Count the lines below that contain "element". Answer with the number alone.

• _The data_
= = =
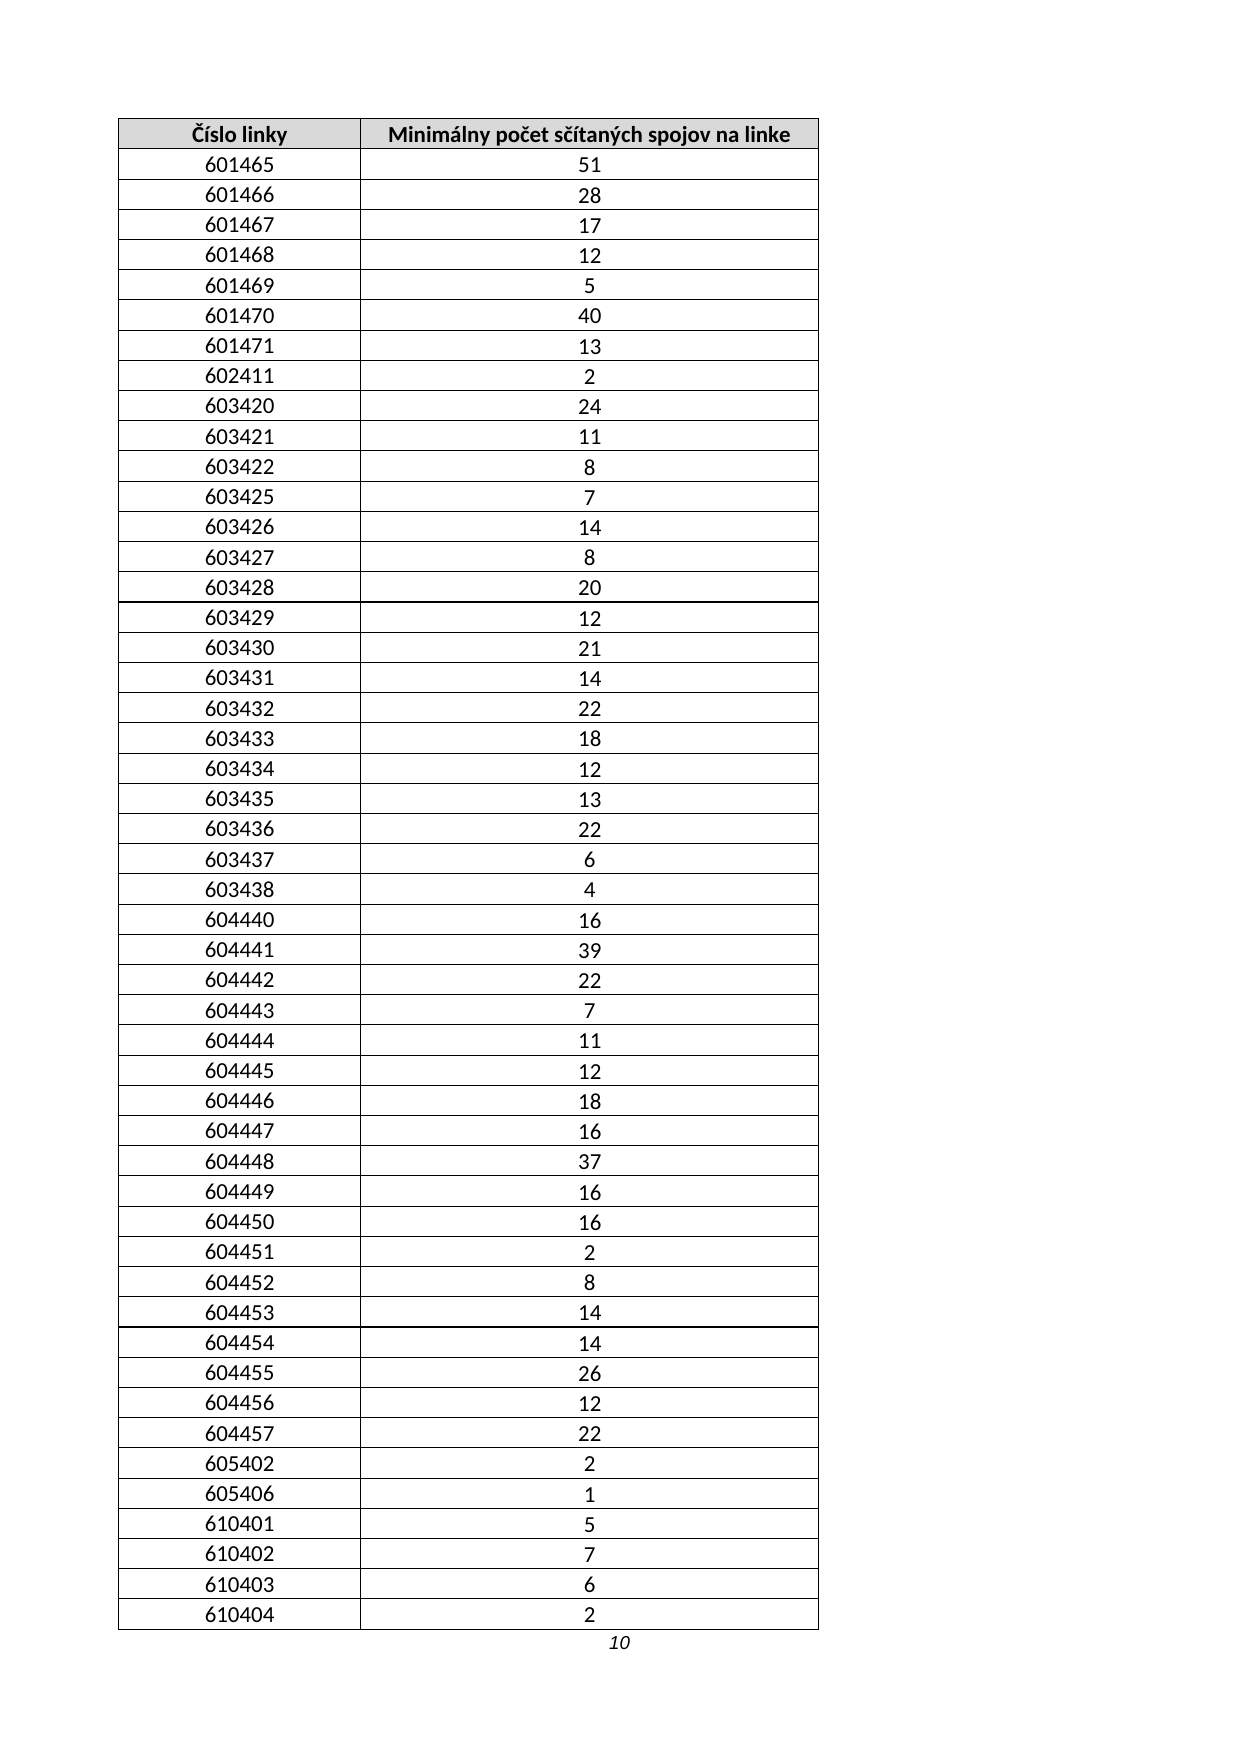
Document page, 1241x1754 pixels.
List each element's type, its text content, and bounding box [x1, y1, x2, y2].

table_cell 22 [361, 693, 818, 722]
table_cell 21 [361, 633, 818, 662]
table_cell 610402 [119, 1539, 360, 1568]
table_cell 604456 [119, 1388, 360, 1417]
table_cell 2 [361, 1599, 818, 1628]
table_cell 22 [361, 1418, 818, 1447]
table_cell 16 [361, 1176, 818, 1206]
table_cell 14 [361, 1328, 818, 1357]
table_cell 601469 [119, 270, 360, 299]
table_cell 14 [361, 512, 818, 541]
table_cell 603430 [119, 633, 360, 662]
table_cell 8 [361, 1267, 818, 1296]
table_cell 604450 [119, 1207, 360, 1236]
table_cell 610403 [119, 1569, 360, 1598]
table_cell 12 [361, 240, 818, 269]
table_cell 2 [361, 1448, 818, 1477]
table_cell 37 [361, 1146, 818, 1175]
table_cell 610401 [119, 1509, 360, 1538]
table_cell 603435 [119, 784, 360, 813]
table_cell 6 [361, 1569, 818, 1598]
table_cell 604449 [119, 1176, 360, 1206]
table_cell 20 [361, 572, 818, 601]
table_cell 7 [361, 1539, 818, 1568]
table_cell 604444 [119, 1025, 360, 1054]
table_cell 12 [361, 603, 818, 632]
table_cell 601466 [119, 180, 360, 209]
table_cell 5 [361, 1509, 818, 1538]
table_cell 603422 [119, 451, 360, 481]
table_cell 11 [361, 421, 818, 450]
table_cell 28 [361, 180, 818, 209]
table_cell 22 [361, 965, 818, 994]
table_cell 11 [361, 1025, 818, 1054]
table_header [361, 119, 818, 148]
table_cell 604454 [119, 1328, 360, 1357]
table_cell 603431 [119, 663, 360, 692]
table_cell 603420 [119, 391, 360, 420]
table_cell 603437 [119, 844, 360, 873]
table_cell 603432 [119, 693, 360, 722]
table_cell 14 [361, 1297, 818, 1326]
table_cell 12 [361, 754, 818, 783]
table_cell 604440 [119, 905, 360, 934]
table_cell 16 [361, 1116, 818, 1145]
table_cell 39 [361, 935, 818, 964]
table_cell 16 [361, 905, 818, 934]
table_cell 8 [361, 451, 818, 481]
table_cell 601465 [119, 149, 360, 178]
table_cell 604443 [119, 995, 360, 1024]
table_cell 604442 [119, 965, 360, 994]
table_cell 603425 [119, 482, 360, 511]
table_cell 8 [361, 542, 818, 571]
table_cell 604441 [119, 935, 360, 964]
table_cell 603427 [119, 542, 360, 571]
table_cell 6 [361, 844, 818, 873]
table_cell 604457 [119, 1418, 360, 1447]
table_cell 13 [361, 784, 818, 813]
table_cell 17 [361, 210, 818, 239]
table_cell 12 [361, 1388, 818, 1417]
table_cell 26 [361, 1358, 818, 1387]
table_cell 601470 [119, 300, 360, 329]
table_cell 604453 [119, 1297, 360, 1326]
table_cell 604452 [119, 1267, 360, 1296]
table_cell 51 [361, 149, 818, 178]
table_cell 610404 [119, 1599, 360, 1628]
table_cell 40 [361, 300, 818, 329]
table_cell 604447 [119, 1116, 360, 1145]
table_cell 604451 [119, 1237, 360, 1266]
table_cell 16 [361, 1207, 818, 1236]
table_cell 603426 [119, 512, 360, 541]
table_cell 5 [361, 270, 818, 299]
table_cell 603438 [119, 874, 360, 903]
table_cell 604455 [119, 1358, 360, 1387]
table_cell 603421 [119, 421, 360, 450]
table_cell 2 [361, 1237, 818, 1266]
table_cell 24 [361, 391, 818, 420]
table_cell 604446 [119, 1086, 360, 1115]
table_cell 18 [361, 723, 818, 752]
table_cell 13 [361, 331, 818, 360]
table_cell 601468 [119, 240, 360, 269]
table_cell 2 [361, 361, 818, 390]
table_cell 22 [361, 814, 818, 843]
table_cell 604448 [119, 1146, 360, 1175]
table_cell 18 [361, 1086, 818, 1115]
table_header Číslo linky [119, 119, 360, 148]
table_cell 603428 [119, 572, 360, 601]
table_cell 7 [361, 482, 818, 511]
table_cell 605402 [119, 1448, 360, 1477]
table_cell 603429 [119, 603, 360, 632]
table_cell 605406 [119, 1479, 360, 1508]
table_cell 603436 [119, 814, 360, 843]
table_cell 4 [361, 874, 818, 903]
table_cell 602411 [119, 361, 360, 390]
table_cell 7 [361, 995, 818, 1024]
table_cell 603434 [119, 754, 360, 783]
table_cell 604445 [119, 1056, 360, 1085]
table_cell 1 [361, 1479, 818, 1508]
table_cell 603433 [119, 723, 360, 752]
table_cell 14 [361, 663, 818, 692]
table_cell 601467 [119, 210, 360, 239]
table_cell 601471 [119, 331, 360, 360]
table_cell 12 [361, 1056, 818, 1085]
= = =
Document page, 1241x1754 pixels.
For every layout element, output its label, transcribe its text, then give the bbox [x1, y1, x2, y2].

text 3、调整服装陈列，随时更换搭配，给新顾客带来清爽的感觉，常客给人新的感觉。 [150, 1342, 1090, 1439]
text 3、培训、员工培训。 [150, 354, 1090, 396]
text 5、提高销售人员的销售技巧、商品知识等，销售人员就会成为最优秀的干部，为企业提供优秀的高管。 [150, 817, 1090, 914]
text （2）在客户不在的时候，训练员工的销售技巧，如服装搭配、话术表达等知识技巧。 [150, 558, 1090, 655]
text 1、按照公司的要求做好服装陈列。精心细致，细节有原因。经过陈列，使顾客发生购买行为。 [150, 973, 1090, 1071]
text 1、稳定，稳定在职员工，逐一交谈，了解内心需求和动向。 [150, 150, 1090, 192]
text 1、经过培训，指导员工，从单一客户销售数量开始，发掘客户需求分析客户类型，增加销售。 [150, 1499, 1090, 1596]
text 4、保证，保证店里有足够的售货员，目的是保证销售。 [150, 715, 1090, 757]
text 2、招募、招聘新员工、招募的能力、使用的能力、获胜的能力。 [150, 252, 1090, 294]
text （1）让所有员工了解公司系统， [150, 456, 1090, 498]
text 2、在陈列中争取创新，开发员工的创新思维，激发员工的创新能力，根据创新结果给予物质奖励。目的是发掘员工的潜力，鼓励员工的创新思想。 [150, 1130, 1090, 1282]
= = =
• _Answer_
2